This blog is devoted to helping investors make informed decisions. It will be regularly updated and provide opinions on earnings results. It is not intended to give investment advice and should not be taken as such. Consult your investment advisor.
What to do with Autodesk(NASDAQ: ADSK)?
As an investment proposition the company sets off so many triggers that
it is hard to keep track of all of them together. In summary the
company has had a difficult year dealing with a sales force realignment,
macro-economic weakness and managing a transition to selling more of
its solutions as Software as Service (SaaS) based suites (where
solutions are bundled) as opposed to standalone flagship products. It
missed some internal guidance numbers early in the year (a rare event
for the company) and operates under the same amount of limited
visibility as it has always done. With that said the stock is looking
attractive at this evaluation and deserves a close look.
Autodesk’s Earnings
I covered the stock in a previous article linked here, and looking back on what was forecast in Q3 it's clear that Autodesk had a decent quarter in Q4.
+++
● **WHAT THIS EXERCISE ASKS**:
1. In the blog post on Autodesk, under which exchange and ticker symbol is the company listed?
2. Pick up the blog post about Autodesk stock after its last sentence and keep writing.
The items after this text have no connection to it.
+++
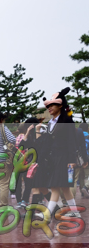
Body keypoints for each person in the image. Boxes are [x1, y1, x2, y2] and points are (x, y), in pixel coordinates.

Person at [37, 89, 78, 218]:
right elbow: (47, 144)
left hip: (64, 158)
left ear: (60, 105)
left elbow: (72, 141)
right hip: (54, 158)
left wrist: (72, 160)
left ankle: (47, 214)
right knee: (64, 188)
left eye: (52, 105)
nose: (49, 108)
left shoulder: (67, 121)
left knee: (55, 187)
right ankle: (76, 213)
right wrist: (40, 159)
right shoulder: (50, 123)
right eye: (48, 106)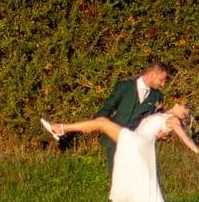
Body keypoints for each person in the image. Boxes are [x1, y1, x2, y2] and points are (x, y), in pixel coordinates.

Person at [40, 101, 199, 202]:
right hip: (137, 143)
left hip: (137, 143)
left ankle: (60, 128)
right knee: (132, 180)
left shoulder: (172, 121)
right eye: (184, 106)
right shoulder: (160, 113)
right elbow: (151, 126)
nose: (182, 107)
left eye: (185, 109)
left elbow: (184, 139)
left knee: (101, 122)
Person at [44, 61, 172, 171]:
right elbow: (108, 108)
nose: (163, 84)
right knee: (117, 180)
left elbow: (157, 118)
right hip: (114, 139)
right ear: (152, 75)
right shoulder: (124, 87)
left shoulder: (157, 96)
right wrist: (94, 124)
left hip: (137, 142)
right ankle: (64, 132)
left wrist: (162, 131)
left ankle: (61, 129)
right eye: (161, 80)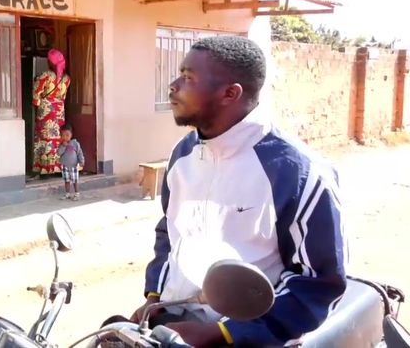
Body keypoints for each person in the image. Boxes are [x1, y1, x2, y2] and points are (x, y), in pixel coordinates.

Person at [115, 36, 347, 347]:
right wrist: (154, 298)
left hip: (246, 338)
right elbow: (169, 234)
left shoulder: (299, 173)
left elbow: (318, 284)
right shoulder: (182, 156)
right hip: (173, 325)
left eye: (188, 78)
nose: (173, 86)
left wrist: (222, 333)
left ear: (230, 93)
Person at [32, 48, 71, 177]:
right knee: (58, 138)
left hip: (46, 110)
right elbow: (63, 96)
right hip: (59, 110)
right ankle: (58, 167)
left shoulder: (45, 76)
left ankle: (45, 168)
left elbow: (36, 95)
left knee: (45, 138)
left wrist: (37, 105)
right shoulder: (66, 78)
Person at [57, 123, 85, 201]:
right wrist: (63, 146)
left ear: (71, 135)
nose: (65, 137)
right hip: (65, 166)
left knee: (75, 181)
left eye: (67, 135)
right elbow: (59, 153)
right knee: (67, 180)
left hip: (74, 166)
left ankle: (77, 193)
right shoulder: (61, 145)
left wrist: (82, 161)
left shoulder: (75, 143)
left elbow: (80, 153)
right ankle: (67, 193)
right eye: (63, 135)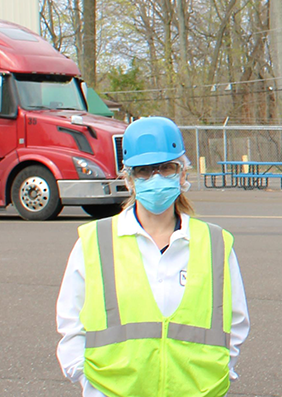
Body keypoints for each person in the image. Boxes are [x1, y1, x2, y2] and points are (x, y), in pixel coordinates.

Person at [56, 116, 250, 396]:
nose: (156, 178)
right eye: (144, 171)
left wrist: (220, 374)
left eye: (166, 168)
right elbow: (71, 322)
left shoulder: (215, 243)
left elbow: (235, 322)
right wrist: (89, 382)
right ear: (129, 179)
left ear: (183, 173)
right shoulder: (95, 242)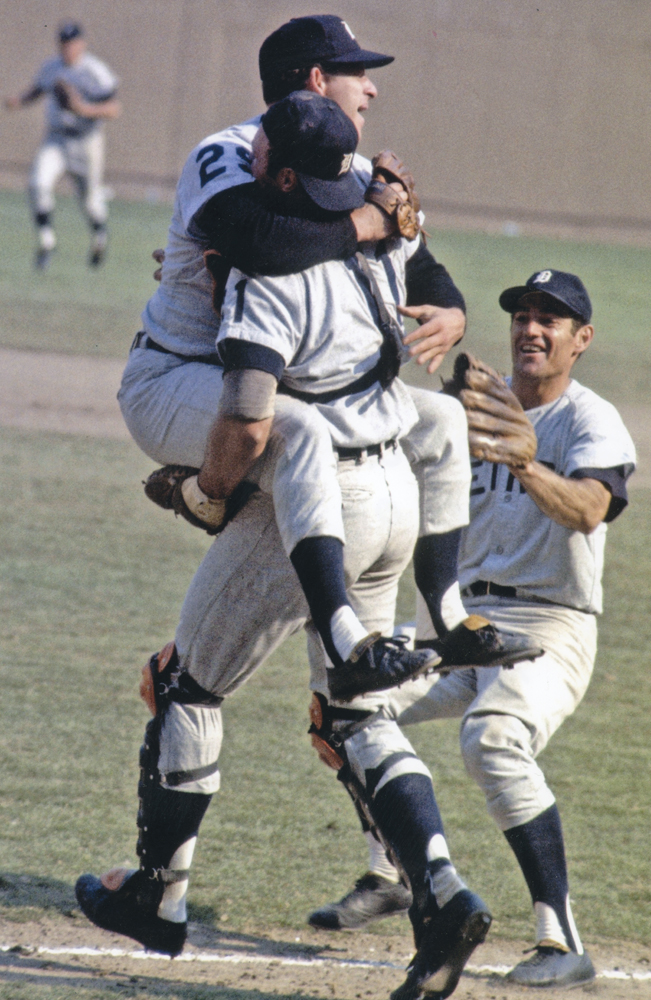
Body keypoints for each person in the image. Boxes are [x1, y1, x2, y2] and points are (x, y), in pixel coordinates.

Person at [76, 95, 495, 1000]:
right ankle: (441, 889)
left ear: (278, 174)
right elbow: (410, 273)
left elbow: (251, 419)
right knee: (354, 716)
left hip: (320, 504)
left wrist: (203, 494)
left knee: (188, 682)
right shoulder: (378, 245)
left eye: (259, 149)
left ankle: (159, 894)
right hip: (395, 489)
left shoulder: (267, 272)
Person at [119, 14, 533, 683]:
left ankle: (447, 616)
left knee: (440, 418)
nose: (369, 90)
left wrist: (451, 309)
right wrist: (367, 218)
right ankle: (207, 499)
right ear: (315, 79)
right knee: (297, 430)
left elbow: (418, 261)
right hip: (181, 375)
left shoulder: (351, 169)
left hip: (274, 379)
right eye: (356, 73)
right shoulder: (230, 152)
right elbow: (261, 247)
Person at [309, 269, 637, 991]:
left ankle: (559, 940)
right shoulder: (466, 413)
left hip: (549, 624)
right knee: (342, 702)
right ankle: (394, 871)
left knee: (490, 737)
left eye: (550, 318)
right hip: (460, 622)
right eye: (522, 313)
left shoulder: (589, 419)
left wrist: (526, 465)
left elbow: (587, 509)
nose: (531, 327)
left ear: (580, 340)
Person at [4, 21, 120, 269]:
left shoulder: (94, 71)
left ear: (81, 44)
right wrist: (19, 101)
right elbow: (38, 89)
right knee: (38, 183)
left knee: (88, 199)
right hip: (56, 138)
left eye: (71, 43)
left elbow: (113, 108)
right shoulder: (52, 67)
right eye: (63, 44)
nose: (67, 48)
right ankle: (47, 241)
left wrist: (84, 109)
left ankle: (99, 236)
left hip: (86, 140)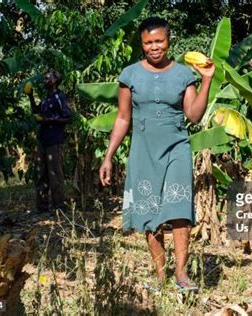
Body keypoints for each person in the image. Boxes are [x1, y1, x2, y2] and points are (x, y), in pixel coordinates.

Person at [99, 17, 215, 291]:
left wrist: (206, 81)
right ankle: (160, 275)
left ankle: (182, 274)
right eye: (148, 42)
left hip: (177, 147)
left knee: (179, 210)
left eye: (159, 41)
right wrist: (108, 156)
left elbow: (194, 116)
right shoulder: (129, 75)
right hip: (143, 151)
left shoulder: (183, 74)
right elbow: (123, 118)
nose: (154, 47)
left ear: (168, 40)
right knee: (149, 212)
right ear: (142, 44)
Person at [28, 69, 73, 213]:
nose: (44, 81)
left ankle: (59, 206)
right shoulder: (47, 98)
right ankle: (42, 206)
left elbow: (68, 117)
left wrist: (50, 120)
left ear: (54, 80)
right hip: (44, 140)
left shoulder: (60, 97)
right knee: (42, 174)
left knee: (55, 175)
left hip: (55, 141)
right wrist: (30, 96)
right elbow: (36, 111)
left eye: (47, 78)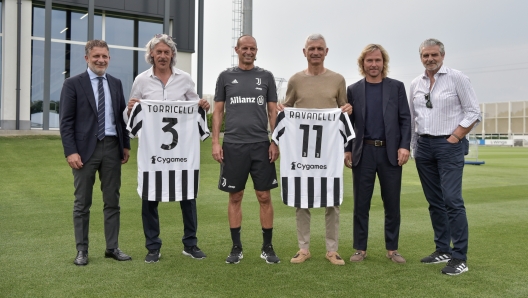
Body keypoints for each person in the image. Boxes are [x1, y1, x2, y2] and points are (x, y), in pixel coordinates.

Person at [126, 34, 210, 263]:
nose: (163, 56)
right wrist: (130, 107)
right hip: (153, 151)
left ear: (172, 54)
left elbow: (196, 107)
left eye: (166, 52)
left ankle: (190, 244)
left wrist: (203, 105)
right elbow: (130, 116)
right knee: (149, 198)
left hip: (181, 152)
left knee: (188, 196)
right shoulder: (141, 80)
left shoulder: (185, 79)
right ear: (151, 54)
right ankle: (153, 247)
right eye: (158, 52)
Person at [409, 38, 481, 275]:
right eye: (425, 56)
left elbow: (473, 111)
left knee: (452, 200)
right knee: (435, 202)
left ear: (442, 55)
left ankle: (460, 257)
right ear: (420, 57)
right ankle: (443, 249)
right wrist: (413, 147)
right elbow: (412, 119)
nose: (430, 59)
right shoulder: (415, 84)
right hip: (424, 146)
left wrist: (456, 136)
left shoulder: (457, 78)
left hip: (449, 144)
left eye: (434, 55)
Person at [279, 34, 352, 265]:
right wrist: (283, 109)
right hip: (301, 150)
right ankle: (303, 248)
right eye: (312, 48)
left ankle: (332, 250)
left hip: (329, 150)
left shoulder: (338, 79)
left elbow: (343, 109)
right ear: (304, 52)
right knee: (302, 198)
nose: (316, 52)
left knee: (333, 200)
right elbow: (287, 109)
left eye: (320, 48)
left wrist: (347, 109)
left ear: (326, 51)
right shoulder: (295, 80)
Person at [60, 40, 132, 266]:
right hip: (84, 151)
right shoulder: (72, 84)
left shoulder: (116, 83)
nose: (101, 60)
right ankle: (82, 250)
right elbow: (66, 122)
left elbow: (122, 118)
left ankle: (112, 248)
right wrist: (70, 151)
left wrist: (126, 145)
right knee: (82, 203)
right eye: (96, 56)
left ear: (109, 58)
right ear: (86, 59)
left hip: (112, 147)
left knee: (112, 201)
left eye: (105, 56)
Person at [212, 35, 280, 264]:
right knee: (236, 196)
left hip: (261, 145)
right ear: (237, 49)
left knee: (264, 196)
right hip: (233, 145)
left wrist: (275, 141)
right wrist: (215, 142)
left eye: (252, 48)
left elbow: (273, 113)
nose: (248, 51)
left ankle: (267, 247)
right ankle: (236, 247)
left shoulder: (266, 77)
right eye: (244, 48)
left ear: (256, 51)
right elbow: (218, 111)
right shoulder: (225, 77)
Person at [344, 44, 411, 264]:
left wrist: (404, 146)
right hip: (363, 152)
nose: (374, 64)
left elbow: (405, 119)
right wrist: (347, 149)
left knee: (392, 203)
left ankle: (392, 249)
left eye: (378, 60)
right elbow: (349, 123)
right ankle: (360, 249)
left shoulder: (396, 87)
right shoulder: (353, 90)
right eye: (369, 61)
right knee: (360, 204)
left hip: (390, 153)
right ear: (363, 64)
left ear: (384, 63)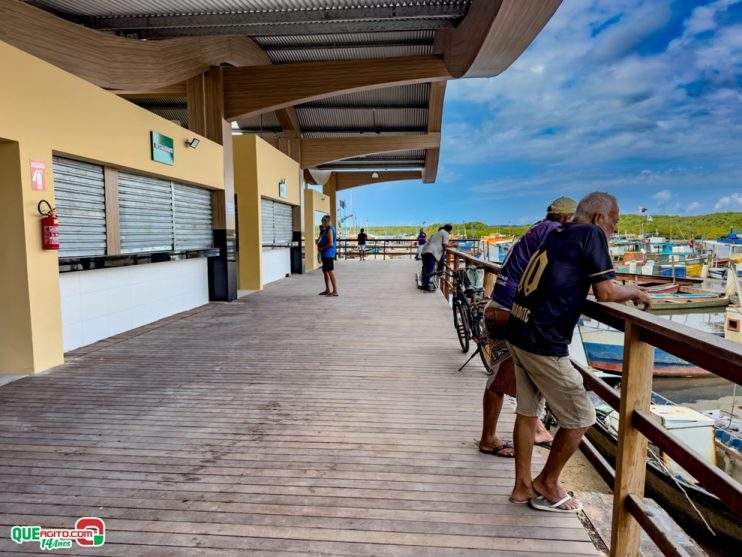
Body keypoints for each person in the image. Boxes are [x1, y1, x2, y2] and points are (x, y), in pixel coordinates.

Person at [507, 192, 651, 512]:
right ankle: (546, 482)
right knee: (581, 417)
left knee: (528, 410)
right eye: (614, 221)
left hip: (518, 329)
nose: (614, 228)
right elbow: (607, 292)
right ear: (599, 219)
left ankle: (521, 487)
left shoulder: (557, 232)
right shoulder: (591, 234)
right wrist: (637, 293)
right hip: (543, 341)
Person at [478, 197, 577, 458]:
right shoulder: (553, 233)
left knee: (501, 375)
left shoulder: (537, 228)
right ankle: (498, 436)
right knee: (502, 378)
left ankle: (528, 428)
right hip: (510, 311)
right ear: (566, 219)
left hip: (500, 306)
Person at [421, 224, 453, 291]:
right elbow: (445, 245)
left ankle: (425, 283)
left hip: (426, 251)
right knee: (429, 269)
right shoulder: (445, 233)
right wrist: (454, 245)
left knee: (426, 268)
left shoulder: (437, 233)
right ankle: (427, 285)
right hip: (432, 252)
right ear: (449, 230)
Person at [317, 215, 338, 296]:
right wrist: (320, 243)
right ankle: (328, 289)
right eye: (322, 221)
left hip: (328, 254)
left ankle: (335, 290)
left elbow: (330, 243)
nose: (322, 223)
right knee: (325, 271)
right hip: (325, 254)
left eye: (324, 221)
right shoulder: (326, 230)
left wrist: (321, 248)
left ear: (327, 221)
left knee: (330, 271)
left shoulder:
+++
● **ANSWERS TO THE EXERCISES**:
1. NASDAQ: ADSK

2.
Q4 Revenue of $607 million vs. internal guidance of $570-600 million
Q4 Non-GAAP EPS of 53c vs. internal guidance of 43-51c
Q1 Revenue Guidance of $570-590 million vs. analyst estimates of 583.8 million
Q1 Non-GAAP EPS Guidance of 41-46c vs. analyst estimates of 45c
Full Year Revenue forecast to rise 6% with a 125-150bp rise in Non-GAAP operating margins
Considering that Autodesk has a history of guiding under, the
forecasts for Q1 look pretty good when compared with analyst estimates.
Before going any further I want to point out one aspect of the results
and guidance that might have caused confusion.
From the chart it looks like Q4 revenues were great but Q1 estimates
are weak. Don’t get exuberated and then alarmed. There was a pull
forward of some $24 million in the quarter from promotional activity.
This is going to be counterbalanced in the first half of 2014 so its
full year results will end up binge back end loaded. Similarly after Q1,
ADSK will come up against some easier comparables (you can see that in
the Q2 & Q3 figures above). All of this is adequately expressed when
looking at the 10% Non-GAAP EPS recorded for 2013 and then the weaker
8.8% forecast for 2014. In a sense some of the earnings have been
brought forward into 2013 and paid for in weaker growth in 2014. No big
deal.
Autodesk’s Investment Proposition
Imagine you are in a room full of its stockholders and you go around
asking each one why they are here? One informs that you that he wants
some cyclicality so he bought the stock. Another tells you that he likes
the secular growth prospects inherent in shifting to a SaaS model and
is holding it alongside companies like Intuit(NASDAQ: INTU) and Adobe Systems(NASDAQ: ADBE).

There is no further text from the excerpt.